Hello,
as you already found out it is complicated ;-)
Linux kernel has its own magic algorithms to schedule work on
multi-core/multi-socket/NUMA machines and it DNS benchmarking also very
much depends on network card, its drivers etc.
If we were going to fine-tune your setup we would have to go into details:
What is your CPU architecture? Number of sockets, CPU in them etc.?
How is operating memory connected to CPUs?
Is it NUMA?
Do you have irqbalance enabled?
Have you somehow configured IRQ affinity?
What is your network card (how many IO queues it has)?
Did you configure network card queues and other driver settings explicitly?
etc.
Fine tunning always has to take into account your specific environment
and it is hard to provide general advice.
If you find specific reproducible problem please report it to our Gitlab:
https://gitlab.labs.nic.cz/knot/knot-dns/issues/
Please understand that amount of time and hardware we can allocate for
free support is limited. In case you require fine-tunning for your
specific deployment please consider byuing professional support:
https://www.knot-dns.cz/support/
Thank you for understanding.
Petr Špaček @ CZ.NIC
On 03. 04. 19 16:37, Sergey Petrov wrote:
I reverse the client and the server. So the server now
is 36-cores intel
box (72 HT-core)
Starting with small loads i see knot use lower cores except core-0.
When adding more load i see cores 0-17 AND 37-54 are used but not to
100% level. At maximum load i see all cores are about 100% used.
It seems to me as system scheduler feature. First it starts with lower
number cores, then add cores from second CPU socket and after all
HT-cores.
On Wed, 2019-04-03 at 12:53 +0300, Sergey Petrov wrote:
> On Wed, 2019-04-03 at 10:52 +0200, Petr Špaček wrote:
>> On 03. 04. 19 10:45, Sergey Petrov wrote:
>>> I perfoms benchmarks with knot-dns as a authoritative server and dnsperf
>>> as a workload client. Knot server has 32 cores. Interrupts from 10Gb
>>> network card are spreaded across all 32 cores. Knot configured with
>>> 64 udp-workers. Each knot thread assigned to one core. So there are at
>>> least two knot threads assigned to one core. Then i start dnsperf with
>>> command
>>>
>>> ./dnsperf -s 10.0.0.4 -d out -n 20 -c 103 -T 64 -t 500 -S 1 -q 1000 -D
>>>
>>> htop on knot server shows 3-4 cores completly unused. Then i restart
>>> dnsperf unused cores are changes.

### Chart understanding data
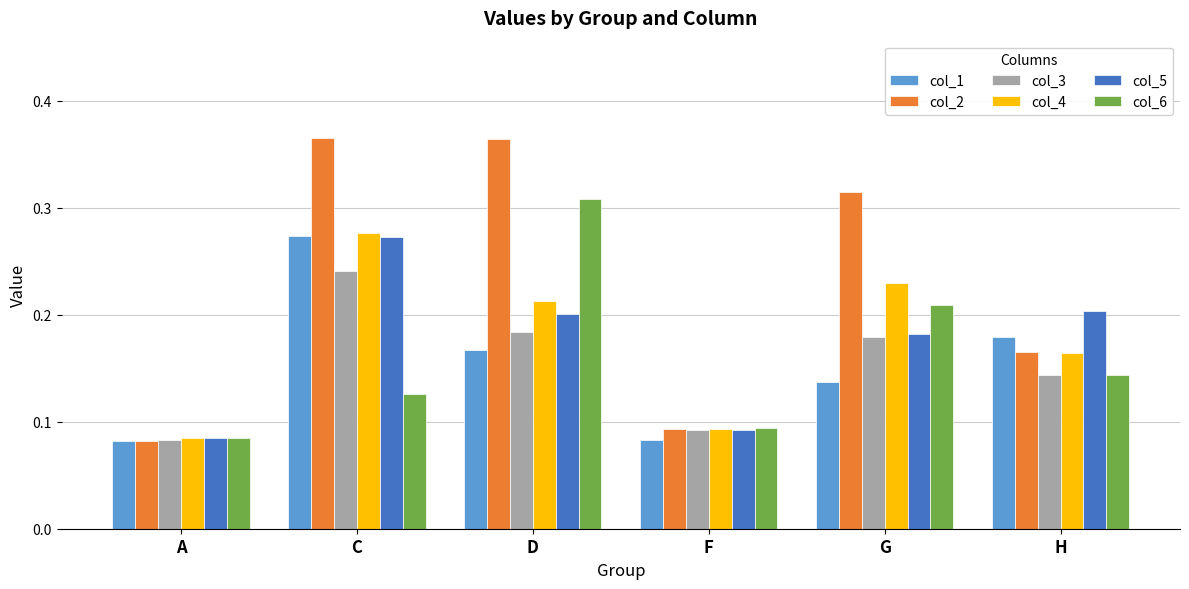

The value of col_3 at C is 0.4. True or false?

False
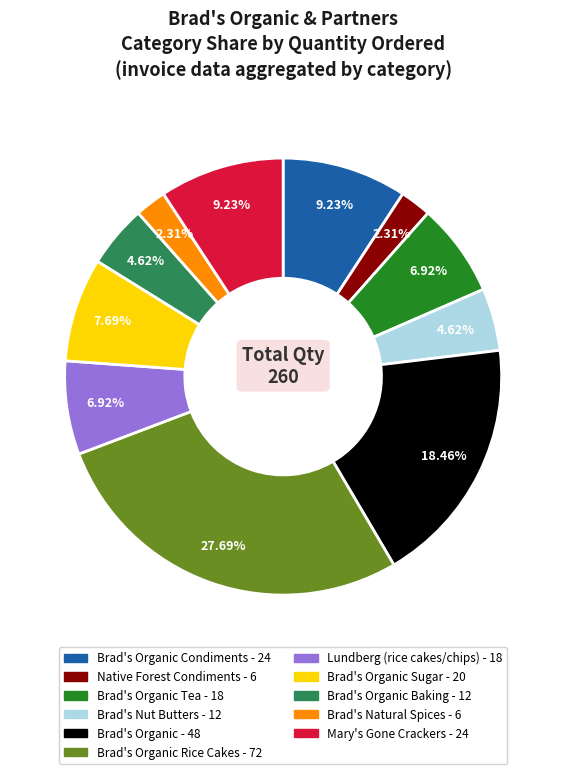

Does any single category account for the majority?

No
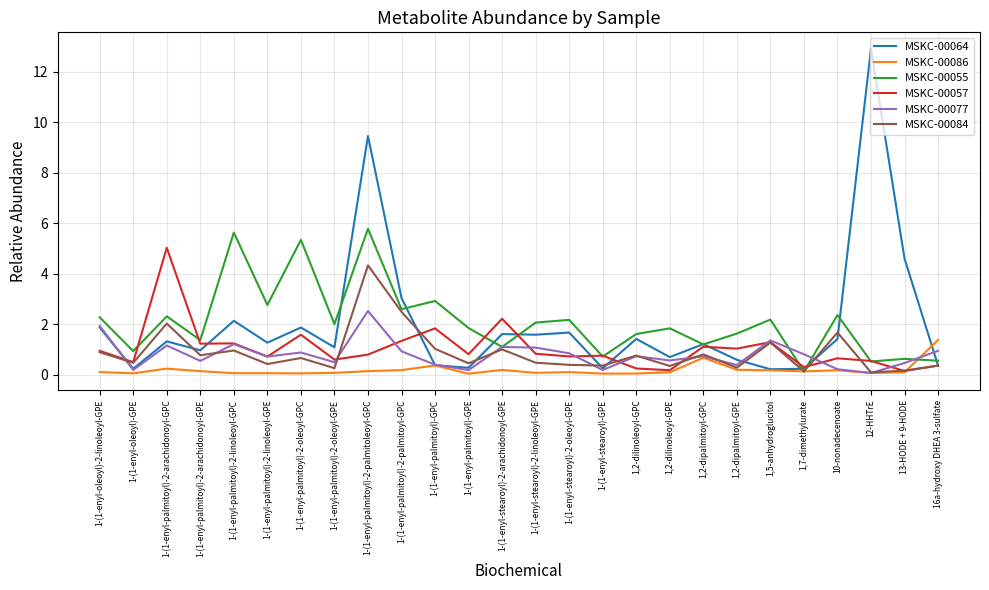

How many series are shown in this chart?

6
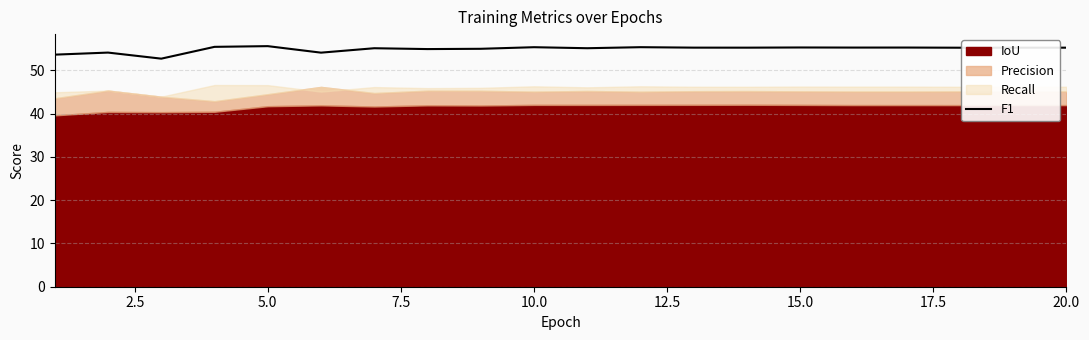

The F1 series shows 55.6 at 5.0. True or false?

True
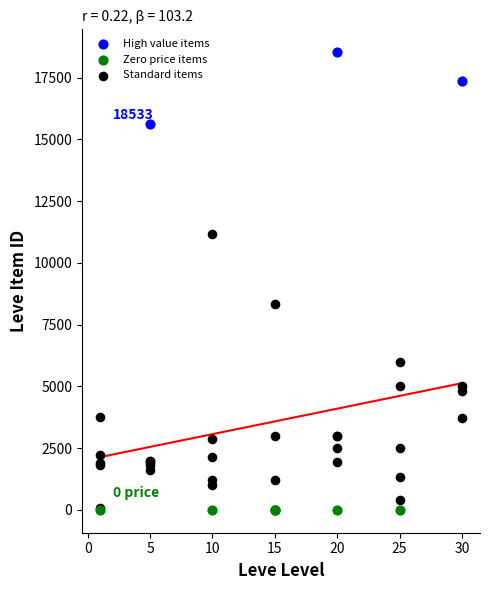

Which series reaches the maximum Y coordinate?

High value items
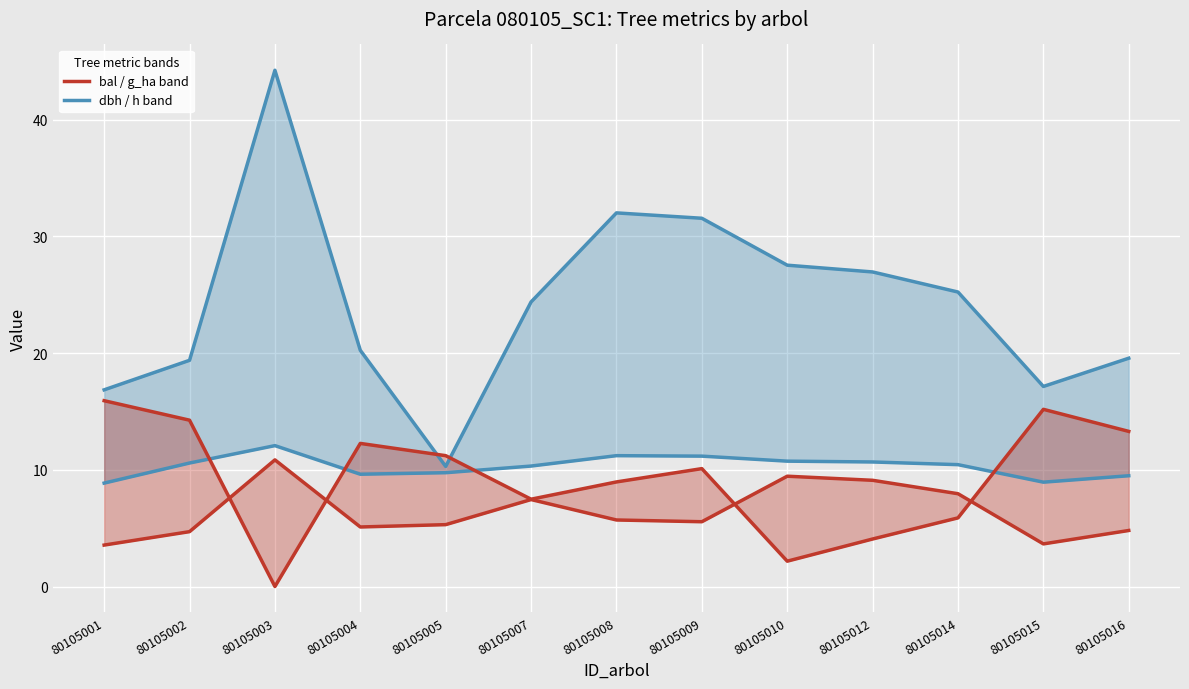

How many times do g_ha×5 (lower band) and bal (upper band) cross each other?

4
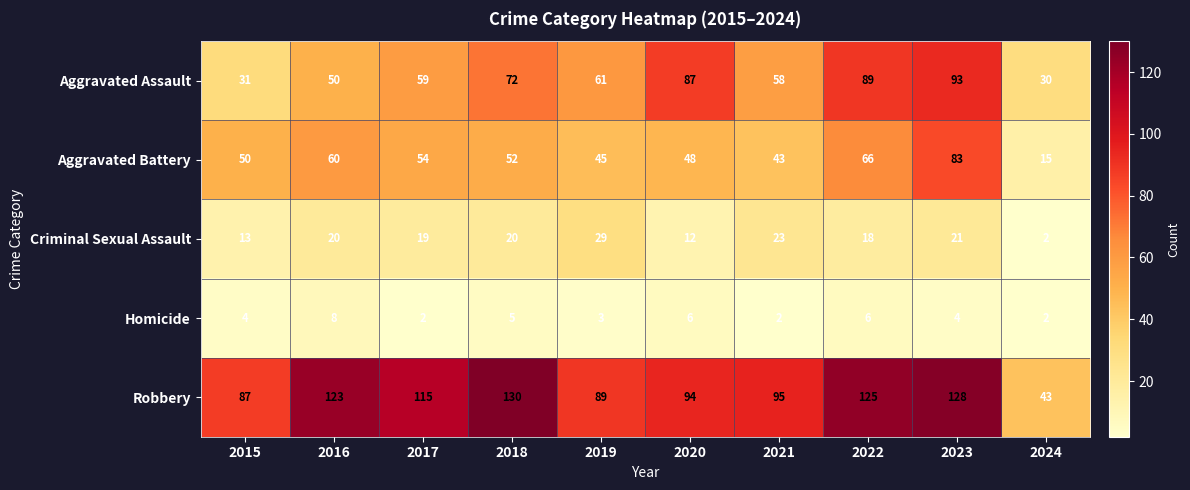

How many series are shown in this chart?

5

### DESCRIPTION OF THE TASK
Could you write what comes next in the mailing-list thread about benchmarking Knot DNS on multi-core servers, picking up after its final line?

### YOUR RESPONSE
>>>
>>> That is the reason for unused core?
>>
>> Well, sometimes dnsperf is too slow :-)
>>
>> I recommend to check this:
>> - Make sure dnsperf ("source machine") is not 100 % utilized.
>> - Try to increase number of sockets used by dnsperf, i.e. -c parameter.
>> I would try also values like 500 and 1000 to see if it makes any
>> difference. It might change results significantly because Linux kernel
>> is using hashes over some packet fields and low number of sockets might
>> result in uneven query distribution.
>>
>> Please let us know what are your new results.
>>
>
> The source machne is about 15% utilized.
>
> ./dnsperf -s 10.0.0.4 -d out -n 20 -c 512 -T 512 -t 500 -S 1 -q 1000 -D
>
> get us some performance penalty (260000 rps VS 310000 rps) and more even
> distribution across all cores with 100% usages of all eight cores on
> last CPU socket. While other CPU socket cores are aproximately 60%
> loaded.
>
> Using "-c 1000 -T 1000" parameters of dnsperf i see practicaly the same
> core load distribution and even more performance penalty.
>
> Using "-c 16 -T 16" parameters i see 14 0% utilized cores, 16 100%
> utilized cores and 2 50% utilized cores with about 300000 rps
>
> The question is that prevents knot thread on 0% used core to serve a
> packet arrived with IRQ bounded to another core? May be you have some
> developer guide can answer this question?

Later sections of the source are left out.